Einer, bei dem diese Botschaft angekommen ist, ist Bernhard Kendlbacher. Und auch er ist mittlerweile angekommen mit seiner Fracht. Die Auffahrt auf die Reicheralm zieht sich über mehrere Tage, wie er mir sagt, die Frächter sind in diesen Tagen vielbeschäftigt, die Kuhtaxis ausgebucht. Nachdem er seine kostbare Fracht entladen hat, die Kalbin zum Jungvieh und die beiden Pinzgauer Lehnkühe zu ihresgleichen begleitet hat, steht er mir Rede und Antwort.

Auch er sei freudig angespannt zu Beginn der Almsaison, auch er hoffe, dass Bär und Wolf nicht gerade bei ihm zu Besuch kommen. Und wenn etwas passieren sollte, dann sei es ihm lieber, es treffe das eigene Vieh. Als langjährigem Almhirten, dem auch schon das eine oder andere Stück Vieh verunglückt, oder auch einmal krank geworden ist, kann ich das gut verstehen. Almen sind sehr traditionsbewusst und die „Tradition“, dass immer jemand „Schuld“ sein muss, dass einer/eine zu wenig getan habe, um ein Unglück zu vermeiden, hält sich leider hartnäckig. Und dieser „jemand“ ist auf der Alm nun Mal der Hirt, die Hirtin, der Halter, die Halterin, der oder die vor Ort Verantwortliche.

Ausreichend Aufwuchs vorhanden
Jetzt einmal sei er dafür verantwortlich, dass der reguläre Almbetrieb starten kann. Zäune machen, Wasserleitungen und Maschinen in Stand setzen, die Almhütte herrichten auch für einen bescheidenen Ausschank. Das stand in den letzten Tagen und Wochen an. Jetzt kann die Saison also beginnen. Sie beginnt gut, bei idealem Wetter und ausreichend Aufwuchs.

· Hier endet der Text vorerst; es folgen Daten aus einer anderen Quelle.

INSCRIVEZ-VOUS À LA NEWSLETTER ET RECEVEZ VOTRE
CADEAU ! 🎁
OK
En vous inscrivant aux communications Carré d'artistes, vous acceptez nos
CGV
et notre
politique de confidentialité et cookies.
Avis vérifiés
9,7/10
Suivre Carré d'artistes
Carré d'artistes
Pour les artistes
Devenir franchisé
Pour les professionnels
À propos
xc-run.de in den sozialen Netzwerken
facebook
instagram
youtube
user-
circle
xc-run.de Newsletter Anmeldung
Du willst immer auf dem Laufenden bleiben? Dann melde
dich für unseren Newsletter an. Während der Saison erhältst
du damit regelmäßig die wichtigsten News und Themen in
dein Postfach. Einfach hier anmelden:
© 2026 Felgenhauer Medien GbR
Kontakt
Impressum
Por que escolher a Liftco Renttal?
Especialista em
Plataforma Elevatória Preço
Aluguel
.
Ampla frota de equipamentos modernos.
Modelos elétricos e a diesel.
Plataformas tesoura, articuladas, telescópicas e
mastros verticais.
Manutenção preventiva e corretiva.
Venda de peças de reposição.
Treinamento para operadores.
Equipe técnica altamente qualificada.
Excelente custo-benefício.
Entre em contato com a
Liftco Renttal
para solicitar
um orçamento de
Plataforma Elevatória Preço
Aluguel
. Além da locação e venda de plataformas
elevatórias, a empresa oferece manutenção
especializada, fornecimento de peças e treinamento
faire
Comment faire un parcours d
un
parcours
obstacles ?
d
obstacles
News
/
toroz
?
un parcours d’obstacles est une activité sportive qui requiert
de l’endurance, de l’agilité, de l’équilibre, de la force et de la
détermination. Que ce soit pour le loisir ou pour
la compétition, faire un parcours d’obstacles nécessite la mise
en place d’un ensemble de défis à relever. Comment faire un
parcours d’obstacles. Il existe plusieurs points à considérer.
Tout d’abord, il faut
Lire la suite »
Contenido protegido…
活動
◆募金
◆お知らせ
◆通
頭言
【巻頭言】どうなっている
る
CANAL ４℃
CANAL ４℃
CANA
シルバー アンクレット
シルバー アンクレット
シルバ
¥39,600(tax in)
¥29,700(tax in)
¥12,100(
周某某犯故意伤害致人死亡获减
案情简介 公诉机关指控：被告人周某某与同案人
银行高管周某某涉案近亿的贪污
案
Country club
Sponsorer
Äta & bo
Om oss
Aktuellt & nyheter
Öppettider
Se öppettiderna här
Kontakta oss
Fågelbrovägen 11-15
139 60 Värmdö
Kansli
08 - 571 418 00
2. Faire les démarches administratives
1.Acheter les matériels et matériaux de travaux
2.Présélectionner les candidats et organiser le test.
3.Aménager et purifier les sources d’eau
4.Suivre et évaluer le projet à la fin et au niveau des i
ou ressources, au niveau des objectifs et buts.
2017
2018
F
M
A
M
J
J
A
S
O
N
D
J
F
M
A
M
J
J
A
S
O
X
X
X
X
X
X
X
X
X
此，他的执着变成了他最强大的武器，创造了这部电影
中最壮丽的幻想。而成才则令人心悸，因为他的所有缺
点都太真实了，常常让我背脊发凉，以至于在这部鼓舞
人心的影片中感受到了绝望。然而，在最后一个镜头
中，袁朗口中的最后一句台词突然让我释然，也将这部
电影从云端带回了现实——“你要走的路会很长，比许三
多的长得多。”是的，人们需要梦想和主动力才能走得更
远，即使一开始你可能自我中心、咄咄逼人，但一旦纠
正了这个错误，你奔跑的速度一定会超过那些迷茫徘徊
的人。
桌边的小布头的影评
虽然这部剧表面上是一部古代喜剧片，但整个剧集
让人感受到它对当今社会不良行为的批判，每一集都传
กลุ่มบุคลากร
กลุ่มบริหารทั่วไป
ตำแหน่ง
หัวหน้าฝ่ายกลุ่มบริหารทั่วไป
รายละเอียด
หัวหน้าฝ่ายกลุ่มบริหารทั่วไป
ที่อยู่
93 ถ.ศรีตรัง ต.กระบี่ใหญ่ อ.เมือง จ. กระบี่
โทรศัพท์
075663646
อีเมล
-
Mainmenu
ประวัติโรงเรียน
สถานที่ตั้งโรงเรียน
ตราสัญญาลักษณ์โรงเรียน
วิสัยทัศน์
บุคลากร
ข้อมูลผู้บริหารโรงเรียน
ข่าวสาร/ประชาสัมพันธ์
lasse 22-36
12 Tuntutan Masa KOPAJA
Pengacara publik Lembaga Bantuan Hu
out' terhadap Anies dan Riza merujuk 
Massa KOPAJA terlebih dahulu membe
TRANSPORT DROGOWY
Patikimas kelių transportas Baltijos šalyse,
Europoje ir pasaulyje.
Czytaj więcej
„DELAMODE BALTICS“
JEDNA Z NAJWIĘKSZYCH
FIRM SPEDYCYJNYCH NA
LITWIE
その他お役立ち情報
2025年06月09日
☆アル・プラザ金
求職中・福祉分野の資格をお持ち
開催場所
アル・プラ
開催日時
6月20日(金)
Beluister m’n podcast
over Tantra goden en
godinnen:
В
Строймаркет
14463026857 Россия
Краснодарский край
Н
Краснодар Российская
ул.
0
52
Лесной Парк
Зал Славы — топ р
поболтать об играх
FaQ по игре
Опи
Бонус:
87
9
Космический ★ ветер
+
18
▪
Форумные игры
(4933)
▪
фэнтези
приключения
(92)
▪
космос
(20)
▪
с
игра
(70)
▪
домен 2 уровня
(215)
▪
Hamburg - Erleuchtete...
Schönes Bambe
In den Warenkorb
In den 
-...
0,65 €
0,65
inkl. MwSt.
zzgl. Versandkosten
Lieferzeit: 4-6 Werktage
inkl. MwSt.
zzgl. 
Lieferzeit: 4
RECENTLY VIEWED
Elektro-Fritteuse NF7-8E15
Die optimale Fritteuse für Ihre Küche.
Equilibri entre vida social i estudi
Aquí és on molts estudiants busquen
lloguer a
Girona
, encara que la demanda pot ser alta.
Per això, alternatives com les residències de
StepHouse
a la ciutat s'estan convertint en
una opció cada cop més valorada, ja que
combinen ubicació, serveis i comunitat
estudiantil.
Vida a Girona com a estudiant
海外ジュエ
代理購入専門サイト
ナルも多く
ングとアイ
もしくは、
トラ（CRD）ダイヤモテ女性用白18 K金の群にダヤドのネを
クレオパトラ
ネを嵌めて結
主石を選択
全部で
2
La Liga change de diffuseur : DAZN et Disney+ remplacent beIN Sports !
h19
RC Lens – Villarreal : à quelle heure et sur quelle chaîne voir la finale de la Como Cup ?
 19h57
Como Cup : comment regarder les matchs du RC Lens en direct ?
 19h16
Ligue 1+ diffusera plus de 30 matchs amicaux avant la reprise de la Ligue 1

Angesprochen auf seinen Ausschank, meint Bernhard, er und seine Familie machen halt, was zeitlich gerade möglich sei – neben der Almarbeit. Zu trinken bekomme jeder und jede natürlich jederzeit. Leid tue es ihm manchmal, wenn Gäste auch hier heroben von einem Ziel zum anderen hetzen und damit auch ihn bzw. seine Frau stressen, weil das Essen ein bisschen auf sich warten lasse. Er empfiehlt allen Alm-Besuchern, sich doch an der Ruhe hier heroben zu erfreuen und die Hektik unten im Tal zu lassen.